Karl Dahlgren: To Prepare For TRID 2.0, Mortgage Lenders Must Be Proactive


PERSON OF THE WEEK: Mortgage lenders are scrambling to prepare for the next version of the Consumer Financial Protection Bureau’s (CFPB) TILA-RESPA Integrated Disclosures (TRID) rule, which was finalized in July 2017 and takes effect Oct. 1.

The new version, dubbed by some in the industry as “TRID 2.0,” clarifies some gray areas of the original and is the result of the mortgage industry working collaboratively with CFPB officials to improve the complex rule. As such, the changes are largely positive, however, they do require that lenders make some changes to their software systems.

Among the key clarifications are further definition as to what “no tolerance fees” means; clarification of how the disclosures work when applied to construction loans; and how re-disclosures work after rate lock. The bureau also issued a fix for the so-called “black hole” problem that had prevented lenders from re-setting fee tolerances when a closing disclosure (CD) has been issued prematurely.

To learn more about what lenders have been doing to prepare for the changes and what the impact will be on the industry and consumers, MortgageOrb recently interviewed Karl Dahlgren, managing director of BAI, a nonprofit independent organization that delivers actionable insights to the financial services industry.

Q: What are the purposes of the TRID changes this year?

Dahlgren: In October 2015, the first iteration of TRID took effect, which integrated the Real Estate Settlement Procedures Act (RESPA) and Truth in Lending Act (TILA) disclosures and regulations, under the Know Before You Owe (KBYO) mortgage initiative. Two years later, the CFPB issued amendments to TRID that will go into effect this year, impacting loan applications received on or after Oct. 1, 2018.

The reason for these amendments is that, although a few years have passed since the initial ruling has gone into effect, many lenders and service providers still experience confusion about compliance with the rule. The updates are a result of common questions and concerns about disclosures in the period after the original TRID ruling.

The CFPB will likely continue to publish additional amendments and clarifications in the future to address any confusion in the industry regarding unique situations requiring disclosures. As lenders address a myriad of scenarios related to disclosures, they should view this ruling as a tool to provide clarity for some common questions, instead of a comprehensive guide.

Q: How impactful will these updates be to the industry, to individual organizations and to borrowers’ experiences?

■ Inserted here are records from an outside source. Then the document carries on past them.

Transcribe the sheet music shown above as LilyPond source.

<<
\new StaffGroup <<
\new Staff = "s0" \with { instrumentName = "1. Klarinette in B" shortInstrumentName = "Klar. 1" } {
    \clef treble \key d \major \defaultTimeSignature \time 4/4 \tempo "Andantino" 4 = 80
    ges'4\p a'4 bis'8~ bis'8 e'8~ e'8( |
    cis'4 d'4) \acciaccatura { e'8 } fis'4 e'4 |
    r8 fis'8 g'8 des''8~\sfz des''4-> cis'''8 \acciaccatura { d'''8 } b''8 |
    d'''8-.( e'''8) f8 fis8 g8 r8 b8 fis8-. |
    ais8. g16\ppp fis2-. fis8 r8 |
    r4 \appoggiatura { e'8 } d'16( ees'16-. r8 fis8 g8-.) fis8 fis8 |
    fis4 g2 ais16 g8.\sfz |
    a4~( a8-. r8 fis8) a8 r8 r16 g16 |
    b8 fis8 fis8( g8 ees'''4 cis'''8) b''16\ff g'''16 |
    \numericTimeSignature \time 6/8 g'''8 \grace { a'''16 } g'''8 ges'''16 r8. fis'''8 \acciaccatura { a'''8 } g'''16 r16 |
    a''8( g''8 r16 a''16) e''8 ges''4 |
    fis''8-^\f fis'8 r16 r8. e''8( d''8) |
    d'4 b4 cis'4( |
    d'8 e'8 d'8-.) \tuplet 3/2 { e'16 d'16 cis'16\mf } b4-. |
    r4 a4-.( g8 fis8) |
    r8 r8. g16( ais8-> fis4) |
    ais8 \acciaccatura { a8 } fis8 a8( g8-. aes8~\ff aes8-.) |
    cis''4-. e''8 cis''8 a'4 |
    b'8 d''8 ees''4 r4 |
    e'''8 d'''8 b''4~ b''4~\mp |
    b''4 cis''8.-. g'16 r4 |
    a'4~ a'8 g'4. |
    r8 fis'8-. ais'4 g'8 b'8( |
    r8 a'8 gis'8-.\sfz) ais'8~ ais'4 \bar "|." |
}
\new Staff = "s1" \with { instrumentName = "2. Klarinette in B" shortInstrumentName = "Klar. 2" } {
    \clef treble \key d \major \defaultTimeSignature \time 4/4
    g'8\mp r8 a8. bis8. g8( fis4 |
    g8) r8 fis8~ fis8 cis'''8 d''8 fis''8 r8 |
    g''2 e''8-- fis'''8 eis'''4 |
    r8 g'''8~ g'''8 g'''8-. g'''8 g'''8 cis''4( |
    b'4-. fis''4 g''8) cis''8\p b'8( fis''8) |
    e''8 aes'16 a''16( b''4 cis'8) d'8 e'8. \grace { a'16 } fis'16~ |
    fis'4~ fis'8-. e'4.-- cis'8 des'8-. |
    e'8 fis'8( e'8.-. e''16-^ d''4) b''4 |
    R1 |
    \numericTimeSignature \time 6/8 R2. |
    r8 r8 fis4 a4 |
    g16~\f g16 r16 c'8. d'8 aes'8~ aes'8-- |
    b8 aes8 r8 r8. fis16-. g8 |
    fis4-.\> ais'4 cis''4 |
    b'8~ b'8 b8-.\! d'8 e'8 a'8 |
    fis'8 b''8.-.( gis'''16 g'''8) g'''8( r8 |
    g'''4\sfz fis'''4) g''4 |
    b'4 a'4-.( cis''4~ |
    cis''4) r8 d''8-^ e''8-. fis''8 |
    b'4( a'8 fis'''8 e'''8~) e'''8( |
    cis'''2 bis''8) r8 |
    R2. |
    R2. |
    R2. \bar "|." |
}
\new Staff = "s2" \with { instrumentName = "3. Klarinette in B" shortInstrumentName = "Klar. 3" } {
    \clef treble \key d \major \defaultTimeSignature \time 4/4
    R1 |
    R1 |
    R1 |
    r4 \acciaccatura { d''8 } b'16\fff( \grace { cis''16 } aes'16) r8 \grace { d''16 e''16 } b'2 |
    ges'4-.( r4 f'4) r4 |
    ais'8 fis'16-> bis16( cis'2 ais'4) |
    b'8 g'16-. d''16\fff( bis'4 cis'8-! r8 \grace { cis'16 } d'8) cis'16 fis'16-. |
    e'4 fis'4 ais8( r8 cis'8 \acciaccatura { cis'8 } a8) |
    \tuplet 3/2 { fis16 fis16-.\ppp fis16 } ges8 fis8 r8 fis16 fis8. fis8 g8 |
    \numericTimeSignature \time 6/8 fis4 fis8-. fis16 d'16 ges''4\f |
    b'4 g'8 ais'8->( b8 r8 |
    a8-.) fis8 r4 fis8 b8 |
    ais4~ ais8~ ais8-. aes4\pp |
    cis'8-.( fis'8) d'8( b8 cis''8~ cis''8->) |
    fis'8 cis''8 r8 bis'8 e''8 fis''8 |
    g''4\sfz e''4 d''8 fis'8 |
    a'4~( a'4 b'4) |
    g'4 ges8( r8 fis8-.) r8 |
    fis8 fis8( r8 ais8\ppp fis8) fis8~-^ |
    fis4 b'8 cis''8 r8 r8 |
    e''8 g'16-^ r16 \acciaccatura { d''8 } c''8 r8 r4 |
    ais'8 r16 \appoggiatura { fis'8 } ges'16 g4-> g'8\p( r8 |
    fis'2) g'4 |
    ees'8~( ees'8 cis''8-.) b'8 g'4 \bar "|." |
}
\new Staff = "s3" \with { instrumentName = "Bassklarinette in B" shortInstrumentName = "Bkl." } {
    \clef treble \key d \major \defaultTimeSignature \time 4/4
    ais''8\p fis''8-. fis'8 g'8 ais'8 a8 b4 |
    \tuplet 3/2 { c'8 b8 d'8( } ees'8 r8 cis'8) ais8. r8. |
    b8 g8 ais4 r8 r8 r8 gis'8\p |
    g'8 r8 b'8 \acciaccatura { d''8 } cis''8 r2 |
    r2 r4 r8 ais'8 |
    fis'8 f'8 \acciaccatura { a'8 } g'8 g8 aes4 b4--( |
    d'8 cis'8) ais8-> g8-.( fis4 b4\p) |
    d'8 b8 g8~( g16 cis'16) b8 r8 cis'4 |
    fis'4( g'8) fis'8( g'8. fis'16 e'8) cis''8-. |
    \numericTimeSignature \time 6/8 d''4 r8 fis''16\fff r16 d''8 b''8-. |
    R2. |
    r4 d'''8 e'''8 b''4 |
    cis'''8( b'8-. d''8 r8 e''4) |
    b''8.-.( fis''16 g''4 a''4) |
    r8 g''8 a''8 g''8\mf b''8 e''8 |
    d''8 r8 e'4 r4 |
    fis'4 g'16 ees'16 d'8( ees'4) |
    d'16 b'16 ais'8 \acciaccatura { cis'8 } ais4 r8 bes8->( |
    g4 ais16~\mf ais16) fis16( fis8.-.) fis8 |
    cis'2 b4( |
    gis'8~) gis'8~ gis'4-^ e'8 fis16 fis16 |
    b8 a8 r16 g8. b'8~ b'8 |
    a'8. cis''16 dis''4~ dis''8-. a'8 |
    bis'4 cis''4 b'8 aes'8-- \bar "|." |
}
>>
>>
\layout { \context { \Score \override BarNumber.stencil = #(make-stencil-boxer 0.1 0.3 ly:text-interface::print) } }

Dahlgren: The ultimate purpose of both TRID rulings is to provide transparency to consumers through closing documents, which have traditionally been viewed as complex and difficult to understand. Through TRID, the industry is making steps to create more clarity for consumers, all in an attempt to serve customers better. The way in which lenders explain closing fees and provide additional time for consumers to review closing documents is one aspect of how the industry is striving to educate consumers.

These updates build on the original TRID regulations, which were developed to help create a culture of responsible borrowers. By creating open communication around title and escrow fees, appraisal costs, draw or inspection fees, and any other fee disclosures, lenders are able to serve customers better and build relationships based on trust. While more time is required to revise documents during the process, lenders have an opportunity to reshape consumers’ opinions in a positive way about the lending industry and provide them peace of mind about their loans. In time, these disclosures will help create a new generation of informed, empowered borrowers.

Q: How do lenders ensure their employees and organization are compliant with these changes?

Dahlgren: Ideally, a culture of compliance is proactive, instead of reactive, preparing for the changing TRID requirements with ample time to educate employees and address concerns in advance. Handling these situations correctly is crucial to remaining fully compliant and keeping borrowers’ trust in the long term.

Under the new disclosure rulings, lenders continue to experience complex situations that require careful interpretation. A comprehensive understanding of how TRID impacts day-to-day activities is essential during this transition to the new requirements brought forth by the amendments and clarifications. This can include providing focused training opportunities, such as scenario or role-based courses.

From a birds-eye perspective, lenders need to ensure that the company’s culture holistically addresses and embraces the industry’s ever-shifting regulatory environment. Instead of viewing regulatory change as a potential burden, leaders should encourage employees to view change as an opportunity to better serve customers, which in turn helps to foster a culture focused on responsibility, rather than fear.

Q: How do lenders stay nimble and flexible to make sure they’re ready for any future changes to TRID and other regulations?

Dahlgren: Focused and role-specific training is crucial to creating a nimble organization. Many mortgage leaders have a tendency to view compliance training with a check the box mentality, instead of embracing the opportunity to have employees gain valuable information that can make them better at their jobs. In reality, when executed properly, training is a way to improve processes, build a better workplace and provide superior customer service.

When addressing the upcoming TRID amendments, leaders should position training in such a way to motivate employees to get the most out of the curriculum. Instead of placing unrealistic expectations on employees, provide useful tools to aid in the learning process, such as role-based courses, which provide the need-to-know information on regulations such as TRID for a specific role in the organization.